Too often, however, this is the mentality we take in life. On the field, it works and is necessary. Off the field, something different is required of us.

Proverbs 21:10–“The soul of the wicked desires evil; his neighbor finds no favor in his eyes.”

Odds are, none reading this would consider themselves to be “evil.” We think we are basically good people. Sure, we make a mistake here and there, but we believe we are still good.

What if, though, this verse is actually true? (It is). What if the way we treat our “neighbor” really matters to God? (It does). What if our neighbor isn’t just the person living closest to us? (Also true). What if we can’t live in right relationship with God without also loving our neighbors? (We can’t).
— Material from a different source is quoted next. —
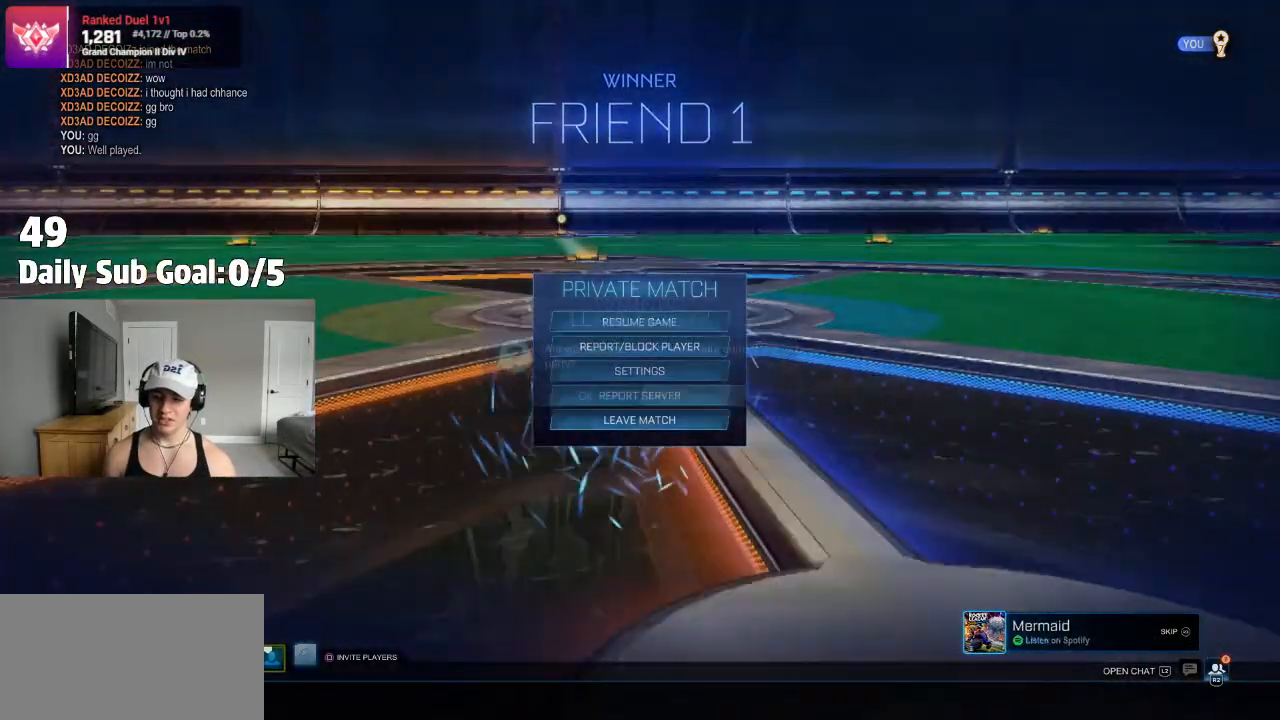
{"buttons": [], "left_stick": "left", "right_stick": "center", "events": [[333, "CIRCLE", "down"], [383, "CIRCLE", "up"], [483, "left_stick", "left"]]}
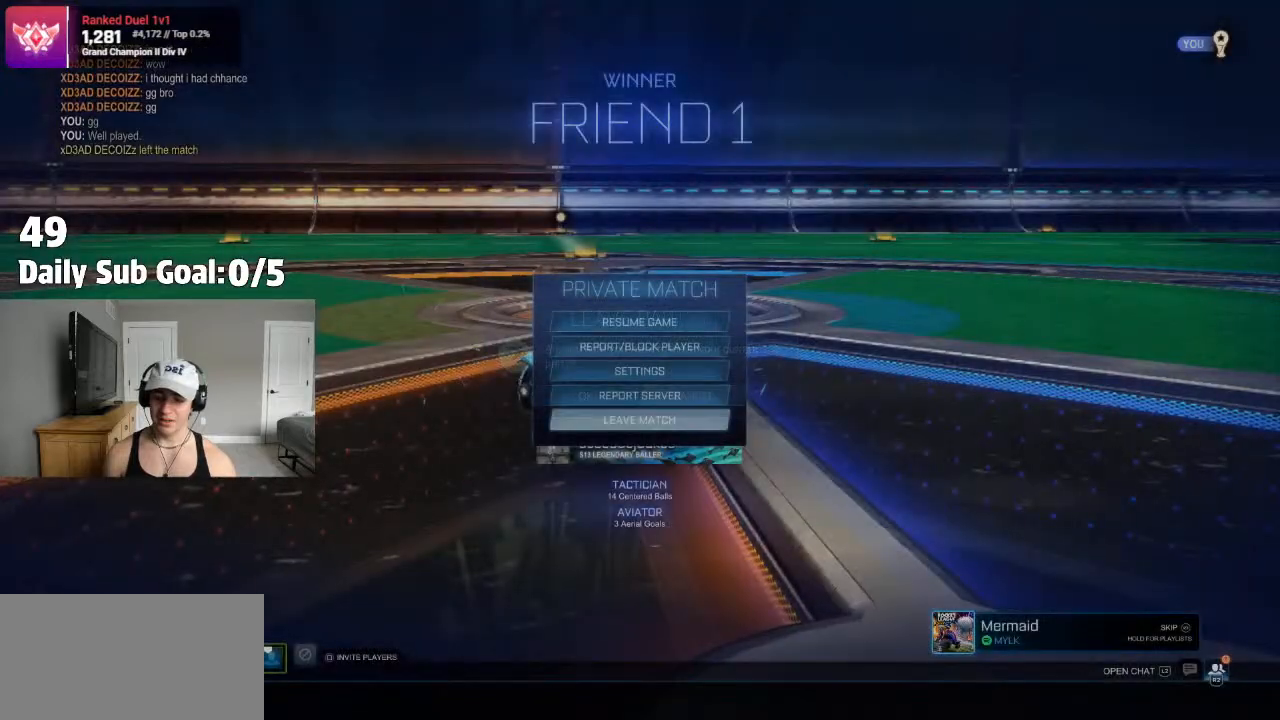
{"buttons": ["CIRCLE"], "left_stick": "center", "right_stick": "center", "events": [[50, "left_stick", "down-right"], [100, "left_stick", "center"], [133, "CROSS", "down"], [200, "CROSS", "up"], [500, "CIRCLE", "down"]]}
Jesus spoke on this, of course, when he was asked which is the greatest of all God’s commandments. First, love God with every aspect of your life. Second, love your neighbor in the same way you love yourself. Everything in God’s commands, Jesus said, hang on those two. If we understand and apply those two, we will figure out everything else.

Those who the Lord calls evil, however, don’t care about that second one, even while claiming to care about the first. Put simply, if you and I don’t love our neighbors, if we don’t extend to them grace and mercy and forgiveness, we do not have the love of Jesus in our hearts, nor can we call ourselves true believers. We are not as good as we like to believe.

Who, then, is my neighbor? When asked the same question, Jesus replied with an often-repeated story about the man we call the Good Samaritan. To the people hearing that story for the first time, it was shocking. In their minds, there was no such thing as a “good” person from Samaria. Jesus challenged everything they knew and thought about who was their neighbor.

Your neighbor wears a different uniform. Or skin color, social status, hometown, school, worldview, lifestyle, and so on. If we love those who are like us, who love us already, how are we any different from the rest of the world?

Your neighbor has needs that you can meet. Physically, emotionally, relationally, financially, socially, spiritually. If we assumed no one else was going to meet those needs, how would we respond?

Your neighbor is in your path because God put him there. Every encounter is a divine appointment. What if our eyes were open to see that?

Your neighbor reveals what you believe about yourself. Am I also someone in need of grace, or do I believe I’m a good person who can do without the love of Jesus?

Your neighbor reveals what you believe about God. Did he create EVERY person in his image? Did Jesus die for the sins of the whole world?

Lord Jesus, I’m so grateful for the grace and mercy you gave me…I could never deserve or earn it. Send me lots of neighbors today, so that I can demonstrate that grace and mercy to them. Amen.